▶ _YOUR GOAL_
Every line of the listing should be retyped exactly, but none of the pictures should be.

▶ _EXERCISE DATA_
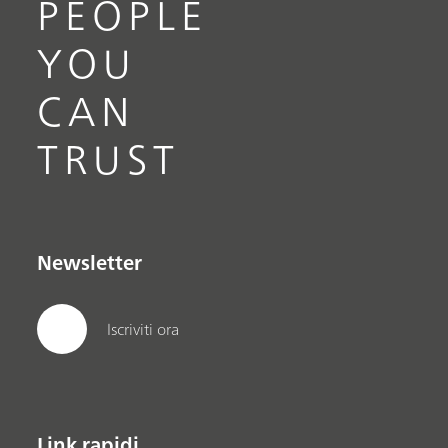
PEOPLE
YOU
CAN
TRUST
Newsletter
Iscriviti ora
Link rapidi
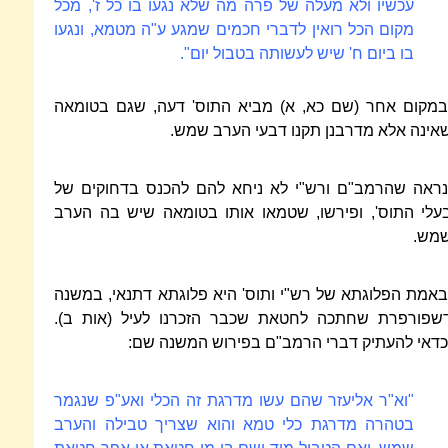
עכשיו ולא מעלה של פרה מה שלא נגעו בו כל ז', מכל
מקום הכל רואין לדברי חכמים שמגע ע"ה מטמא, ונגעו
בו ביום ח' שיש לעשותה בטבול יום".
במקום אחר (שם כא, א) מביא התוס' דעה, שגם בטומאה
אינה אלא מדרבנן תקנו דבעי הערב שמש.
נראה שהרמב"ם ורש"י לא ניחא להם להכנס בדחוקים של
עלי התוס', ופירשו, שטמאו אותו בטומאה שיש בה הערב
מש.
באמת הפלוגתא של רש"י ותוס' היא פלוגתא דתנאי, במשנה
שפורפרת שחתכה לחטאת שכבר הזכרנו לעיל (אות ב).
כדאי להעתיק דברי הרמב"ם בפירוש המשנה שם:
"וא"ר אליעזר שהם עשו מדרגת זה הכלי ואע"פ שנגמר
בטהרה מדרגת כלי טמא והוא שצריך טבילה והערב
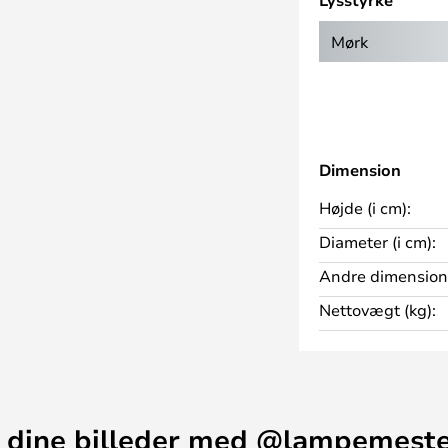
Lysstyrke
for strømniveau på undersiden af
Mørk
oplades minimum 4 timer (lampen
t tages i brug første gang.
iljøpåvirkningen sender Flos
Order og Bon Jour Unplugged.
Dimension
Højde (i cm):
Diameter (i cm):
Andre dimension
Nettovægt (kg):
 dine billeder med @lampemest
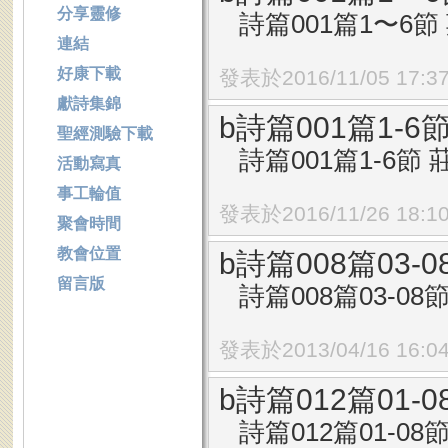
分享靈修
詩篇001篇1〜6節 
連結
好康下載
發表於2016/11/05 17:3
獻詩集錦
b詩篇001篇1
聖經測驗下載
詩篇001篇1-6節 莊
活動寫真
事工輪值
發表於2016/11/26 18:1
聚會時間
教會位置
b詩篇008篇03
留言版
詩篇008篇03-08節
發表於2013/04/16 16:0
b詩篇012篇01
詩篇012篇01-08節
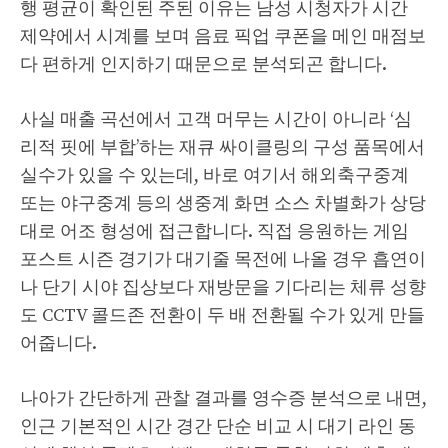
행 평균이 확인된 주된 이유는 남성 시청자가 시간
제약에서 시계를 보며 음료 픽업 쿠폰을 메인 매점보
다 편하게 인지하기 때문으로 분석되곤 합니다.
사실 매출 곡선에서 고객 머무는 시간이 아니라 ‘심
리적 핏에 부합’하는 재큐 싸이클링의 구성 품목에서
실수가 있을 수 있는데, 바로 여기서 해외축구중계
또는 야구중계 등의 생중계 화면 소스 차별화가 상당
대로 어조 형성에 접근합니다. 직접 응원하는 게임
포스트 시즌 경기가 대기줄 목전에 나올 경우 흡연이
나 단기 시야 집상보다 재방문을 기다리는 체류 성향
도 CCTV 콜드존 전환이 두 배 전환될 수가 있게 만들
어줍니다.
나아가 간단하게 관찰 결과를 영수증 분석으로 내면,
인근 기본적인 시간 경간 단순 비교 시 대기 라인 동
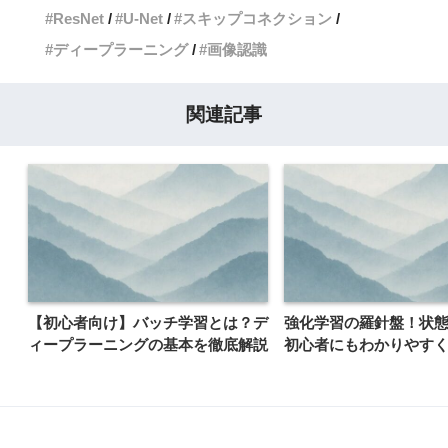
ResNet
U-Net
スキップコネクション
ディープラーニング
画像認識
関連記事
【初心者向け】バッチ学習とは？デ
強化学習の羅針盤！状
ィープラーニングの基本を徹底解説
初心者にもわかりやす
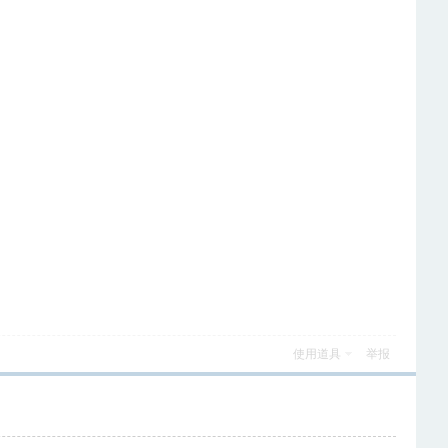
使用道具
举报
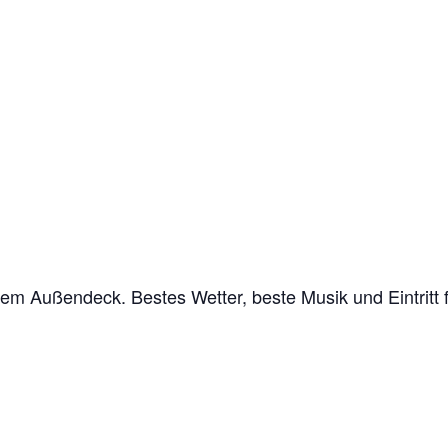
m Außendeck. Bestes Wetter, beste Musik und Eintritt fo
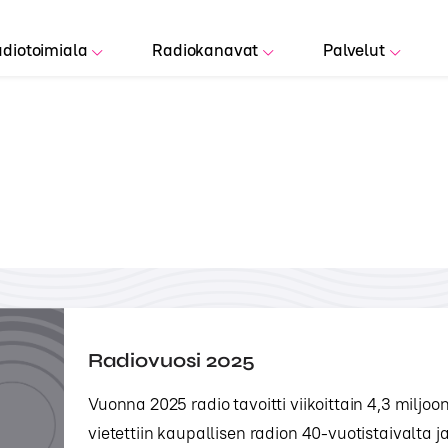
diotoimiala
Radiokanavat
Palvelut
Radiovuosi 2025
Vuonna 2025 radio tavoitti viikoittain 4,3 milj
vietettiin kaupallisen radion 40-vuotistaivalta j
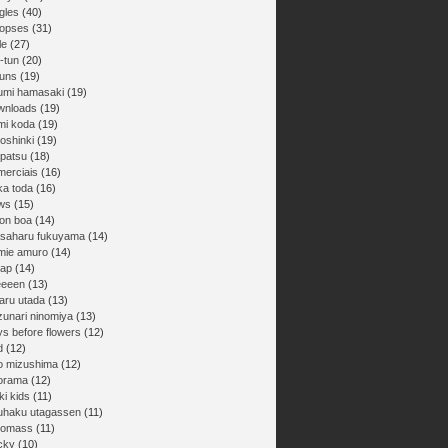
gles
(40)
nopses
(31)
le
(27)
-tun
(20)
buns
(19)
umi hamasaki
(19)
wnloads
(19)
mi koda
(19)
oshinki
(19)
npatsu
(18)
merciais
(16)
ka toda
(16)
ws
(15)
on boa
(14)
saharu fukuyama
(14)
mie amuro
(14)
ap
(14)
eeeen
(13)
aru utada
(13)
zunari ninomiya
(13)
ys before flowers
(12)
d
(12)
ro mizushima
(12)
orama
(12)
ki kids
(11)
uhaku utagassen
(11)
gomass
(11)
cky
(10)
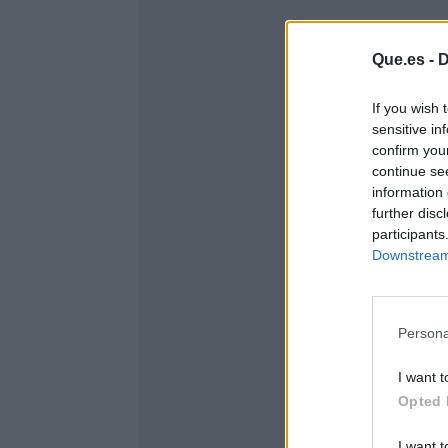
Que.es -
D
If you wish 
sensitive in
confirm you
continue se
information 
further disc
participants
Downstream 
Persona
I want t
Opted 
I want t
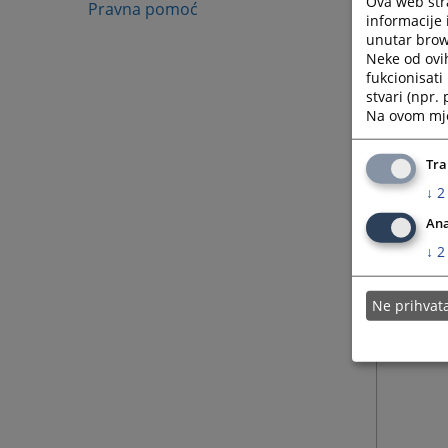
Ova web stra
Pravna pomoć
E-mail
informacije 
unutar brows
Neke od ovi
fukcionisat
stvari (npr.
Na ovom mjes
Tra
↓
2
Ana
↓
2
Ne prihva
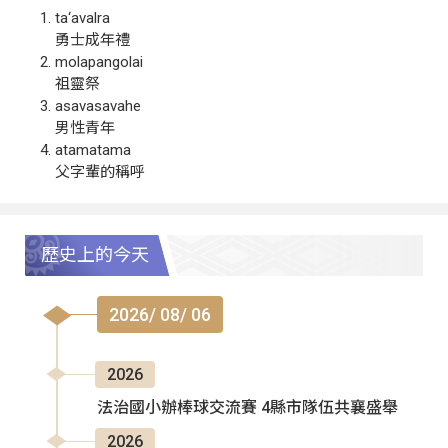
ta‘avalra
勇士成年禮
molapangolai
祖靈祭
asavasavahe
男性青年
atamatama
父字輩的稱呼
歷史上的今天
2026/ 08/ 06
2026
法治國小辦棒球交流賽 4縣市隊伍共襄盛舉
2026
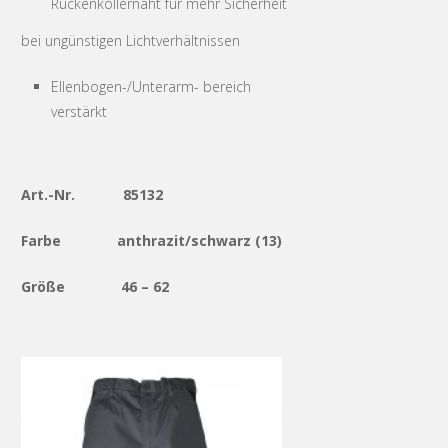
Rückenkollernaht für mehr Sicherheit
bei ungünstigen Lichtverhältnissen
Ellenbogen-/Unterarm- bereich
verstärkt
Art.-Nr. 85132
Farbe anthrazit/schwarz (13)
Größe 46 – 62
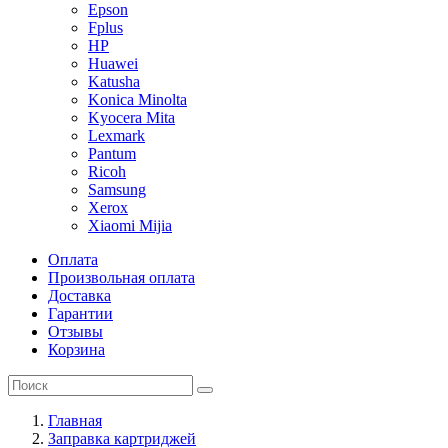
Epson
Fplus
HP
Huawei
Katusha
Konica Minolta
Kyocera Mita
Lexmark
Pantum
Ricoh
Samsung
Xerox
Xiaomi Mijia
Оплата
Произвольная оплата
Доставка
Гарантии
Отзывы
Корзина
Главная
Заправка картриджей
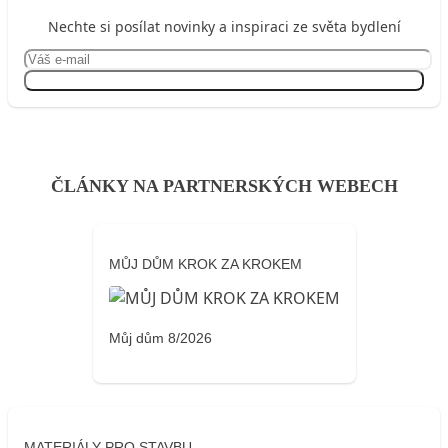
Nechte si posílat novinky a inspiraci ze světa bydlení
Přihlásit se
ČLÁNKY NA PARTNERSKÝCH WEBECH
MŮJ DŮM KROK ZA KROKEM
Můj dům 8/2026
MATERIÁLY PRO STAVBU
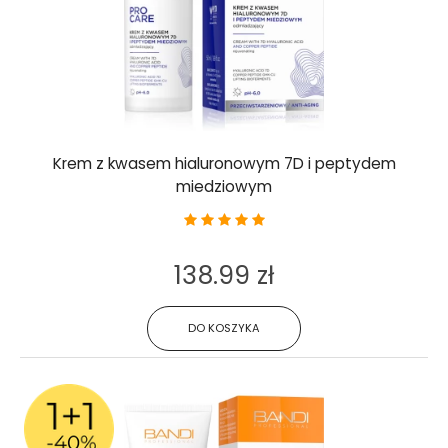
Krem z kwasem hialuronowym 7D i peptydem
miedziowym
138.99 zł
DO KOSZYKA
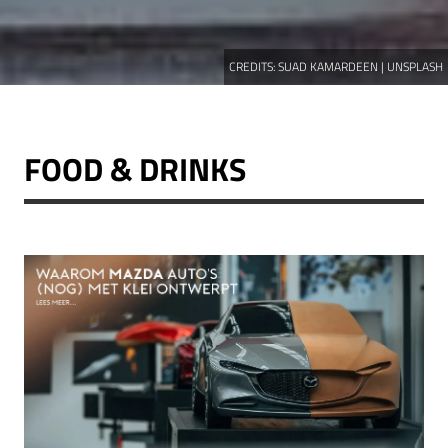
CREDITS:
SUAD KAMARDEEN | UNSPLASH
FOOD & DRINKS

▶ _WRITTEN SOLUTION_
PEOPLE
YOU
CAN
TRUST
Newsletter
Iscriviti ora
Link rapidi
עכשיו ולא מעלה של פרה מה שלא נגעו בו כל ז', מכל
מקום הכל רואין לדברי חכמים שמגע ע"ה מטמא, ונגעו
בו ביום ח' שיש לעשותה בטבול יום".
במקום אחר (שם כא, א) מביא התוס' דעה, שגם בטומאה
אינה אלא מדרבנן תקנו דבעי הערב שמש.
נראה שהרמב"ם ורש"י לא ניחא להם להכנס בדחוקים של
עלי התוס', ופירשו, שטמאו אותו בטומאה שיש בה הערב
מש.
באמת הפלוגתא של רש"י ותוס' היא פלוגתא דתנאי, במשנה
שפורפרת שחתכה לחטאת שכבר הזכרנו לעיל (אות ב).
כדאי להעתיק דברי הרמב"ם בפירוש המשנה שם:
"וא"ר אליעזר שהם עשו מדרגת זה הכלי ואע"פ שנגמר
בטהרה מדרגת כלי טמא והוא שצריך טבילה והערב
Lysstyrke
for strømniveau på undersiden af
Mørk
oplades minimum 4 timer (lampen
t tages i brug første gang.
iljøpåvirkningen sender Flos
Order og Bon Jour Unplugged.
Dimension
Højde (i cm):
Diameter (i cm):
Andre dimension
Nettovægt (kg):
 dine billeder med @lampemest
分享靈修
詩篇001篇1〜6節 
連結
好康下載
發表於2016/11/05 17:3
獻詩集錦
b詩篇001篇1
聖經測驗下載
詩篇001篇1-6節 莊
活動寫真
事工輪值
發表於2016/11/26 18:1
聚會時間
教會位置
b詩篇008篇03
留言版
詩篇008篇03-08節
發表於2013/04/16 16:0
b詩篇012篇01
詩篇012篇01-08節
행 평균이 확인된 주된 이유는 남성 시청자가 시간
제약에서 시계를 보며 음료 픽업 쿠폰을 메인 매점보
다 편하게 인지하기 때문으로 분석되곤 합니다.
사실 매출 곡선에서 고객 머무는 시간이 아니라 ‘심
리적 핏에 부합’하는 재큐 싸이클링의 구성 품목에서
실수가 있을 수 있는데, 바로 여기서 해외축구중계
또는 야구중계 등의 생중계 화면 소스 차별화가 상당
대로 어조 형성에 접근합니다. 직접 응원하는 게임
포스트 시즌 경기가 대기줄 목전에 나올 경우 흡연이
나 단기 시야 집상보다 재방문을 기다리는 체류 성향
도 CCTV 콜드존 전환이 두 배 전환될 수가 있게 만들
어줍니다.
나아가 간단하게 관찰 결과를 영수증 분석으로 내면,
인근 기본적인 시간 경간 단순 비교 시 대기 라인 동
ResNet
U-Net
スキップコネクション
ディープラーニング
画像認識
関連記事
【初心者向け】バッチ学習とは？デ
強化学習の羅針盤！状
ィープラーニングの基本を徹底解説
初心者にもわかりやす
使用道具
举报
m Außendeck. Bestes Wetter, beste Musik und Eintritt fo
diotoimiala
Radiokanavat
Palvelut
Radiovuosi 2025
Vuonna 2025 radio tavoitti viikoittain 4,3 milj
vietettiin kaupallisen radion 40-vuotistaivalta j
gles
(40)
nopses
(31)
le
(27)
-tun
(20)
buns
(19)
umi hamasaki
(19)
wnloads
(19)
mi koda
(19)
oshinki
(19)
npatsu
(18)
merciais
(16)
ka toda
(16)
ws
(15)
on boa
(14)
saharu fukuyama
(14)
mie amuro
(14)
ap
(14)
eeeen
(13)
aru utada
(13)
zunari ninomiya
(13)
ys before flowers
(12)
d
(12)
ro mizushima
(12)
orama
(12)
ki kids
(11)
uhaku utagassen
(11)
gomass
(11)
cky
(10)
Que.es -
D
If you wish 
sensitive in
confirm you
continue se
information 
further disc
participants
Downstream 
Persona
I want t
Opted 
I want t
Ova web stra
Pravna pomoć
E-mail
informacije 
unutar brows
Neke od ovi
fukcionisat
stvari (npr.
Na ovom mjes
Tra
↓
2
Ana
↓
2
Ne prihva
ta‘avalra
勇士成年禮
molapangolai
祖靈祭
asavasavahe
男性青年
atamatama
父字輩的稱呼
歷史上的今天
2026/ 08/ 06
2026
法治國小辦棒球交流賽 4縣市隊伍共襄盛舉
2026
Rückenkollernaht für mehr Sicherheit
bei ungünstigen Lichtverhältnissen
Ellenbogen-/Unterarm- bereich
verstärkt
Art.-Nr. 85132
Farbe anthrazit/schwarz (13)
Größe 46 – 62
Epson
Fplus
HP
Huawei
Katusha
Konica Minolta
Kyocera Mita
Lexmark
Pantum
Ricoh
Samsung
Xerox
Xiaomi Mijia
Оплата
Произвольная оплата
Доставка
Гарантии
Отзывы
Корзина
Главная
Заправка картриджей
Nechte si posílat novinky a inspiraci ze světa bydlení
Přihlásit se
ČLÁNKY NA PARTNERSKÝCH WEBECH
MŮJ DŮM KROK ZA KROKEM
Můj dům 8/2026
MATERIÁLY PRO STAVBU
Krem z kwasem hialuronowym 7D i peptydem
miedziowym
138.99 zł
DO KOSZYKA
CREDITS:
SUAD KAMARDEEN | UNSPLASH
FOOD & DRINKS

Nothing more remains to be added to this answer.